Here’s how that works. Let’s say that a lawyer asks the AI, ‘Can our client terminate this contract early, given force majeure?’ The LLM translates this natural language into formal logic or a structured query that the symbolic system understands. The symbolic engine reasons over the question using explicit rules (such as contract terms, legal definitions, or logical inference), and then the LLM interprets the symbolic output back into natural language for the lawyer.
One of the main advantages of this approach is that the symbolic reasoning component is deterministic – meaning there's only one possible outcome for a given set of rules and facts – and it’s auditable, thanks to the ‘old-school’ symbolic logic. An end user can audit the entire reasoning process that the AI used to reach a certain conclusion rather than having to guess at what kind of calculations took place inside a black box.
The downside here?

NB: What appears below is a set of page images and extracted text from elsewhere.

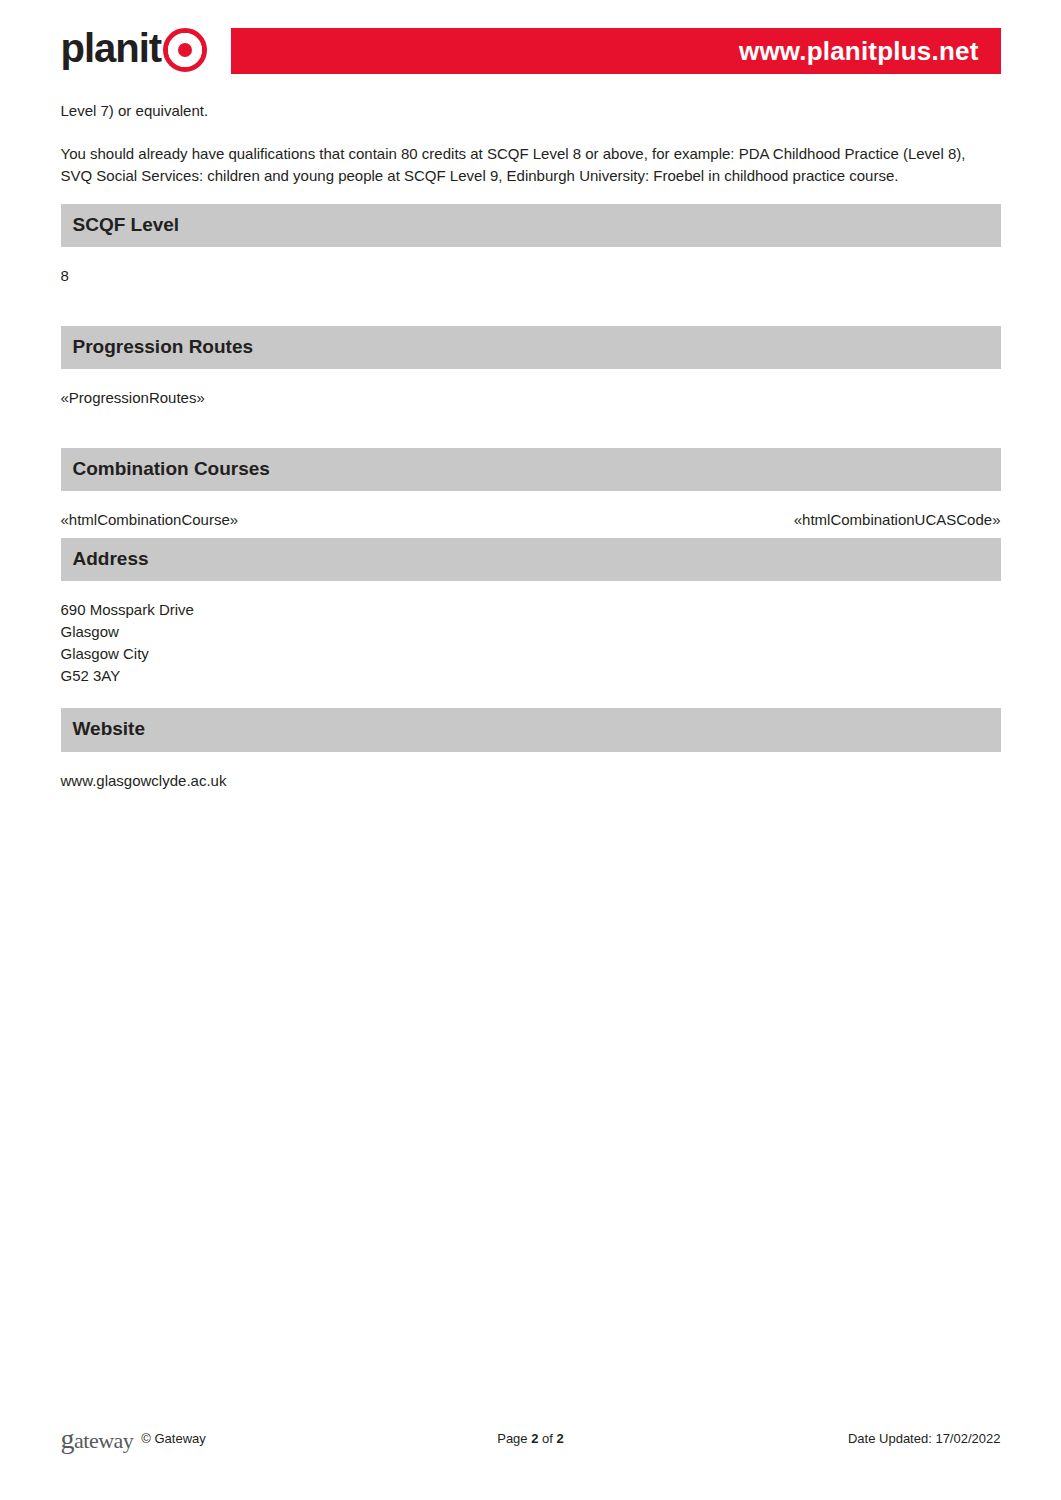planit
www.planitplus.net
Level 7) or equivalent.
You should already have qualifications that contain 80 credits at SCQF Level 8 or above, for example: PDA Childhood Practice (Level 8), SVQ Social Services: children and young people at SCQF Level 9, Edinburgh University: Froebel in childhood practice course.
SCQF Level
8
Progression Routes
«ProgressionRoutes»
Combination Courses
«htmlCombinationCourse» «htmlCombinationUCASCode»
Address
690 Mosspark Drive
Glasgow
Glasgow City
G52 3AY
Website
www.glasgowclyde.ac.uk
gateway © Gateway
Page 2 of 2
Date Updated: 17/02/2022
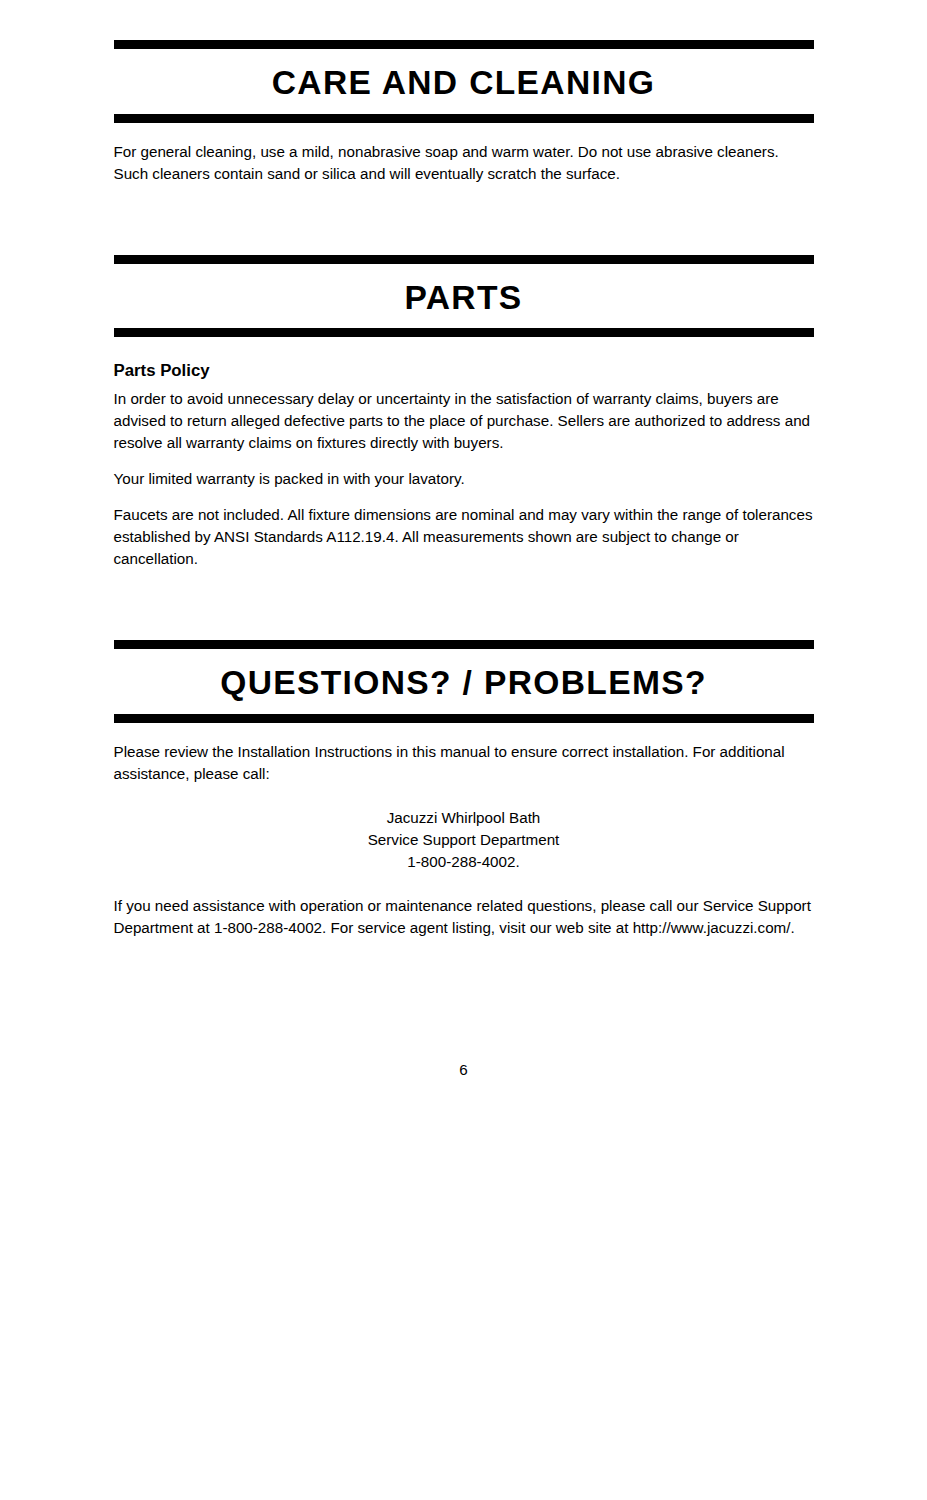CARE AND CLEANING
For general cleaning, use a mild, nonabrasive soap and warm water. Do not use abrasive cleaners. Such cleaners contain sand or silica and will eventually scratch the surface.
PARTS
Parts Policy
In order to avoid unnecessary delay or uncertainty in the satisfaction of warranty claims, buyers are advised to return alleged defective parts to the place of purchase. Sellers are authorized to address and resolve all warranty claims on fixtures directly with buyers.
Your limited warranty is packed in with your lavatory.
Faucets are not included. All fixture dimensions are nominal and may vary within the range of tolerances established by ANSI Standards A112.19.4. All measurements shown are subject to change or cancellation.
QUESTIONS? / PROBLEMS?
Please review the Installation Instructions in this manual to ensure correct installation. For additional assistance, please call:
Jacuzzi Whirlpool Bath
Service Support Department
1-800-288-4002.
If you need assistance with operation or maintenance related questions, please call our Service Support Department at 1-800-288-4002. For service agent listing, visit our web site at http://www.jacuzzi.com/.
6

The LLM translation layer is still probabilistic, meaning the overall system isn’t immune to error. And the approach works best where legal rules can be clearly formalised – it’s less proven for areas involving discretion or open-textured concepts like ‘reasonableness.’ The neuro-symbolic approach is still mainly in the research phase. But early, promising seeds have been planted.
Option 3: tweaking the existing technology
A third possibility to close the reasoning gap that bedevils current RAG architecture is something broadly known as agenticRAG. This approach enables existing RAG architecture to get significantly closer to causal reasoning by incorporating autonomous agent elements that can plan, evaluate, and iterate.

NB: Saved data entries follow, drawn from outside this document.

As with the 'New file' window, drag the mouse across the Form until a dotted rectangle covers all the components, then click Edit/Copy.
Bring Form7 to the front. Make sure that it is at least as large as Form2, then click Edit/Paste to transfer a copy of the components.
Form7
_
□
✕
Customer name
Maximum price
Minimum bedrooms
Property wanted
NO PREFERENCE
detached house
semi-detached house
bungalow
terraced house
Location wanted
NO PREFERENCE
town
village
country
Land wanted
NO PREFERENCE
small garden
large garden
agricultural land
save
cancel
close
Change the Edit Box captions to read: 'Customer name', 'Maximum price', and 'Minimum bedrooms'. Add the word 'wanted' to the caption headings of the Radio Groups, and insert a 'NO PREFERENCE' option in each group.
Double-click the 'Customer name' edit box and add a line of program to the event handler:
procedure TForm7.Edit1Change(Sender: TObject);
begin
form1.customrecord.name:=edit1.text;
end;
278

With agentic RAG, an AI ‘agent’ is put in charge of answering a query and performing ‘quality control’ along the way. Rather than just handing a result to the user, it evaluates the search results multiple times – rejecting answers that seem hallucinated or widening the search as needed to get the best results.
For instance, if a lawyer asks, ‘can a UK company lawfully avoid liability for supply chain delays caused by post-Brexit customs checks?’, the AI agent will gather information, all while asking: are these sources authoritative? Are there gaps or contradictions? Is the answer too shallow or too confident? If the agent detects uncertainty or conflicting signals, it triggers widening or deepening.‑chain delays caused by post‑Brexit customs checks
Going beyond ‘single pass RAG’ – giving the AI agency to keep refining and reformulating results at the moment that a question is being asked – provides greater agility and can significantly improve the AI’s reasoning capabilities while reducing hallucinations. It’s an achievable shift in design that opens the door to a much bigger shift in capability.

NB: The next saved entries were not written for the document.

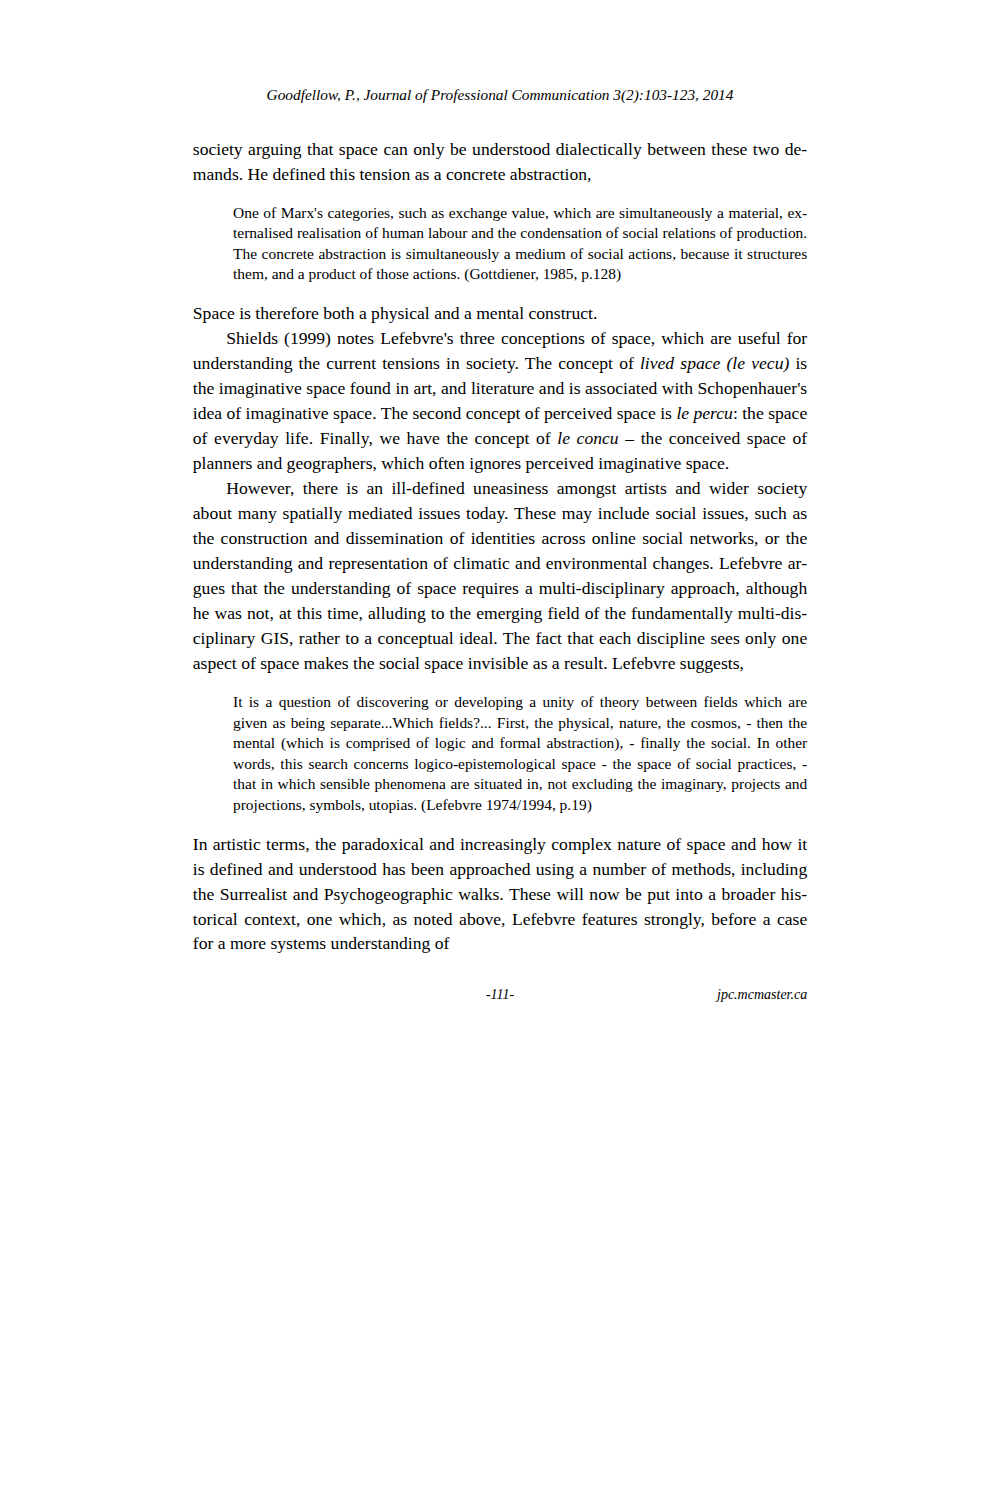Goodfellow, P., Journal of Professional Communication 3(2):103-123, 2014
society arguing that space can only be understood dialectically between these two demands. He defined this tension as a concrete abstraction,
One of Marx's categories, such as exchange value, which are simultaneously a material, externalised realisation of human labour and the condensation of social relations of production. The concrete abstraction is simultaneously a medium of social actions, because it structures them, and a product of those actions. (Gottdiener, 1985, p.128)
Space is therefore both a physical and a mental construct.
Shields (1999) notes Lefebvre's three conceptions of space, which are useful for understanding the current tensions in society. The concept of lived space (le vecu) is the imaginative space found in art, and literature and is associated with Schopenhauer's idea of imaginative space. The second concept of perceived space is le percu: the space of everyday life. Finally, we have the concept of le concu – the conceived space of planners and geographers, which often ignores perceived imaginative space.
However, there is an ill-defined uneasiness amongst artists and wider society about many spatially mediated issues today. These may include social issues, such as the construction and dissemination of identities across online social networks, or the understanding and representation of climatic and environmental changes. Lefebvre argues that the understanding of space requires a multi-disciplinary approach, although he was not, at this time, alluding to the emerging field of the fundamentally multi-disciplinary GIS, rather to a conceptual ideal. The fact that each discipline sees only one aspect of space makes the social space invisible as a result. Lefebvre suggests,
It is a question of discovering or developing a unity of theory between fields which are given as being separate...Which fields?... First, the physical, nature, the cosmos, - then the mental (which is comprised of logic and formal abstraction), - finally the social. In other words, this search concerns logico-epistemological space - the space of social practices, - that in which sensible phenomena are situated in, not excluding the imaginary, projects and projections, symbols, utopias. (Lefebvre 1974/1994, p.19)
In artistic terms, the paradoxical and increasingly complex nature of space and how it is defined and understood has been approached using a number of methods, including the Surrealist and Psychogeographic walks. These will now be put into a broader historical context, one which, as noted above, Lefebvre features strongly, before a case for a more systems understanding of
-111- jpc.mcmaster.ca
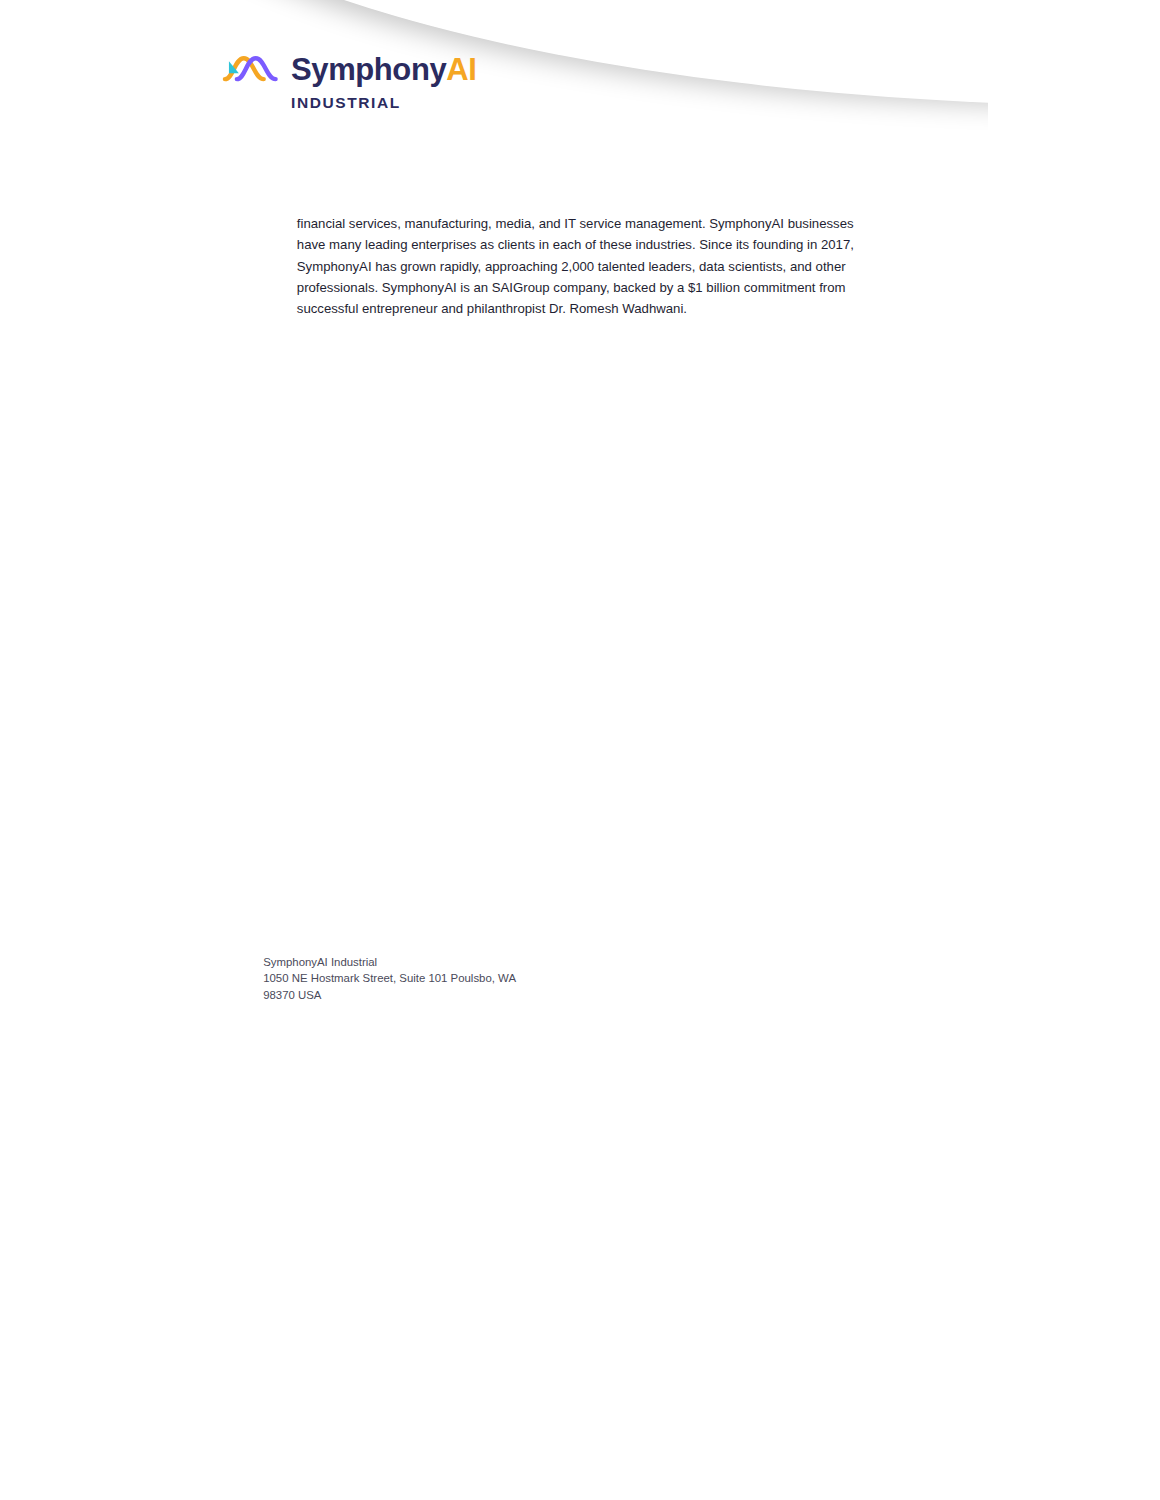Symphony AI
INDUSTRIAL
financial services, manufacturing, media, and IT service management. SymphonyAI businesses have many leading enterprises as clients in each of these industries. Since its founding in 2017, SymphonyAI has grown rapidly, approaching 2,000 talented leaders, data scientists, and other professionals. SymphonyAI is an SAIGroup company, backed by a $1 billion commitment from successful entrepreneur and philanthropist Dr. Romesh Wadhwani.
SymphonyAI Industrial 1050 NE Hostmark Street, Suite 101 Poulsbo, WA
98370 USA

Whatever’s next requires the right partner
Ultimately, it’s early days for all of these approaches, and the most likely outcome is that the future architecture will be a hybrid – combining elements of graph-based knowledge, symbolic reasoning, agentic iteration, and increasingly powerful models. RAG itself isn’t going away; rather, it’s being augmented and extended by these new capabilities.
Firms that want to ensure they aren’t left behind as the fundamentals of AI technology evolve will want to make sure they are partnering and collaborating with AI vendors who are already investing in these next-generation capabilities.
Such foresight is increasingly essential as the ground continues to shift beneath the industry. Ultimately, that close collaboration will be the best way for firms to close a reasoning gap that’s becoming impossible to ignore with current AI architecture – and smoothly transition from the ‘what’ to the richer ‘why’ and ‘how’ that their legal work demands.